Because the default output template doesn’t know about our custom property, it’s just a matter of including it. Like for the first message handler, we have to include it in the configuration for it to be run.

As an example, if we declare a very simple controller:

using System.Web.Http;
using Serilog;

namespace WebApi.CorrelationId
{
    public class HomeController : ApiController
    {
        [Route("home")]
        public void Get()
        {
            Log.Information("Executing /home");
        }
    }
}

Here’s what gets output in the console:

Log in the console

What about ASP.NET MVC Core?

I wondered how different this would be to achieve with ASP.NET MVC Core. It turns out the idea is the same, but the implementation is a bit different.
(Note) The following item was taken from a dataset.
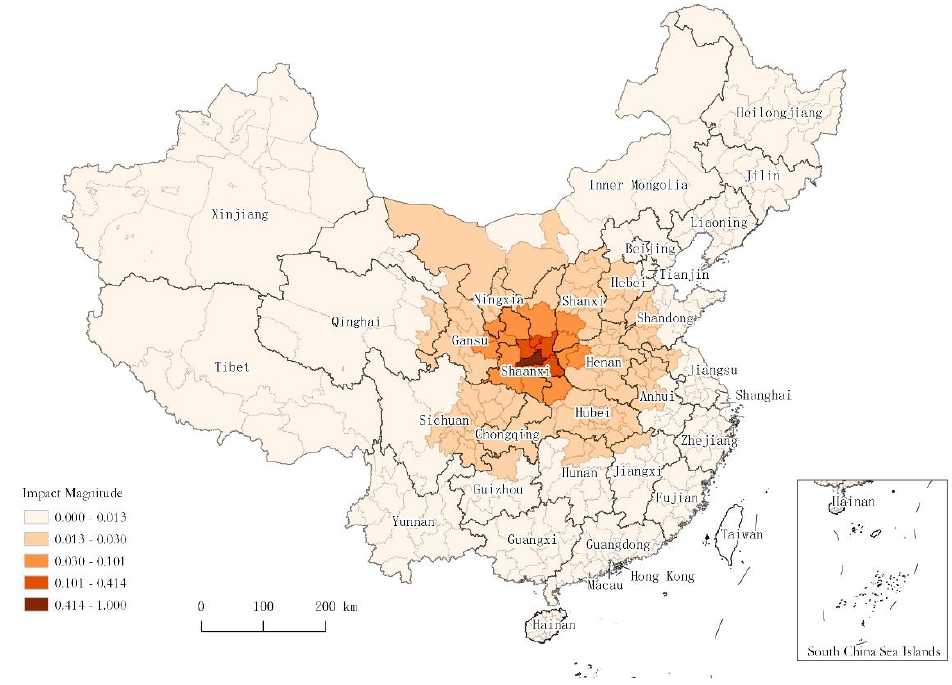
Figure 3. Influence scope of localized epidemic events in Xi ’ an.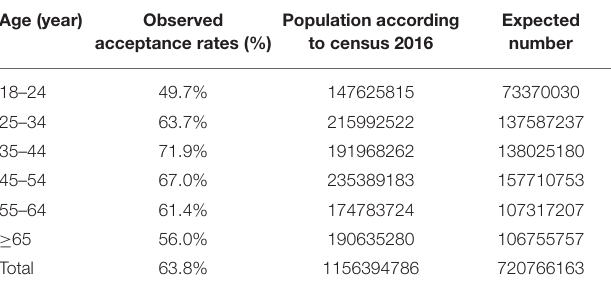
TABLE 4 | The process of calculating age-standardized vaccination rate. Age (year) Observed Population according acceptance rates (%) to census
Message handlers don’t exist anymore, so we have to write ASP.NET Core middlewares.

using System.Threading.Tasks;
using Microsoft.AspNetCore.Http;

namespace AspNetMvcCore.CorrelationId.Middleware
{
    public class AddCorrelationIdToResponseMiddleware
    {
        private const string CorrelationIdHeaderName = "X-Correlation-Id";
        private readonly RequestDelegate _next;

        public AddCorrelationIdToResponseMiddleware(RequestDelegate next)
        {
            _next = next;
        }

        public Task Invoke(HttpContext context)
        {
            context
                .Response
                .Headers
                .Add(CorrelationIdHeaderName, context.TraceIdentifier);

            return _next(context);
        }
    }
}
using System.Threading.Tasks;
using Microsoft.AspNetCore.Http;
using Serilog.Context;

namespace AspNetMvcCore.CorrelationId.Middleware
{
    public class AddCorrelationIdToLogContextMiddleware
    {
        private readonly RequestDelegate _next;

        public AddCorrelationIdToLogContextMiddleware(RequestDelegate next)
        {
            _next = next;
        }

        public Task Invoke(HttpContext context)
        {
            using (LogContext.PushProperty("CorrelationId", context.TraceIdentifier))
            {
                return _next(context);
            }
        }
    }
}

The Serilog configuration, however, stays exactly the same.

You can find the code associated with this post on GitHub.